What is the question to which vaccine passports are the answer?

Apr 6, 2021 by

by Paul Goodman, Conservative Home:

Over half a century ago, a pub landlord could explicitly discriminate against anyone wishing to enter his premises – for whatever reason.  Those who oppose the Equality laws as a restraint on freedom are likely to take the same view of vaccine passports.

So it is an irony that the workings of the second will be made problematic by the provisions of the first – at least, without a state-run scheme in place (and perhaps even then).

No service provider who discriminates against those who have been advised not to vaccinate, such as pregnant women, and perhaps too against those who refuse the vaccine for reasons of conscience, would last long in court.  The same goes for employers – with knobs on.  Which can lead to only one of two outcomes.

First, our imaginary landlord doesn’t attempt his own vaccine passports at all.  Or else provides for exceptions and exemptions which make them difficult to police effectively.  While the landlord next door does something else entirely.

Boris Johnson clearly believes that a state-run scheme is preferable to this looming freelance chaos (as many voters would surely see it).  So, first things first: there is talk of governments banding together to require a uniform state-licensed document for travel abroad.  We’ll believe that when we see it.

And look forward to the domestic reaction if or when the EU, for example, insists on British citizens producing such a document as a condition of entry into member states.

But until or unless that happens, governments abroad will continue to demand, as part of their border control measures, a range of documents to cover a range of conditions – as now.  Indonesia will continue to require proof of vaccination against polio; the Phillipines, for meningitis; Brazil, for yellow fever.

LISTED ENTRIES:
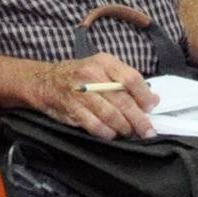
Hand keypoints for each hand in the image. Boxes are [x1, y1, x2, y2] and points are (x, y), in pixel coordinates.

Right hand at [29, 53, 158, 138]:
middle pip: (123, 100)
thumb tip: (153, 99)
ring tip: (130, 133)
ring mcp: (81, 92)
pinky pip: (94, 124)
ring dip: (124, 128)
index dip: (144, 96)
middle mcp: (93, 75)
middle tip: (147, 131)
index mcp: (104, 62)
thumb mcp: (102, 68)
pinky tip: (112, 134)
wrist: (44, 81)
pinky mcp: (72, 108)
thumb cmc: (79, 75)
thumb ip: (126, 82)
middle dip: (138, 119)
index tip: (151, 108)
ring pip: (110, 115)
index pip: (131, 78)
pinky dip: (106, 133)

TASK LIST:
1. Please transcribe the vaccine passports article word for word, beginning at the words "What is the" and stopping after "of vaccine passports.".
2. Answer these questions from the vaccine passports article:
(a) Who wrote the piece, and for which publication?
(b) What does Boris Johnson believe is preferable to the looming freelance chaos?
(c) Against which disease does Brazil require proof of vaccination?
3. List every disease that the vaccine passports article says a government abroad requires proof of vaccination against.
None of the lines are needed here.

ANSWERS TO THE EXERCISE:
1.
What is the question to which vaccine passports are the answer?

Apr 6, 2021 by

by Paul Goodman, Conservative Home:

Over half a century ago, a pub landlord could explicitly discriminate against anyone wishing to enter his premises – for whatever reason.  Those who oppose the Equality laws as a restraint on freedom are likely to take the same view of vaccine passports.

2.
(a) Paul Goodman, for Conservative Home.
(b) A state-run scheme.
(c) Yellow fever.

3.
- Polio
- Meningitis
- Yellow fever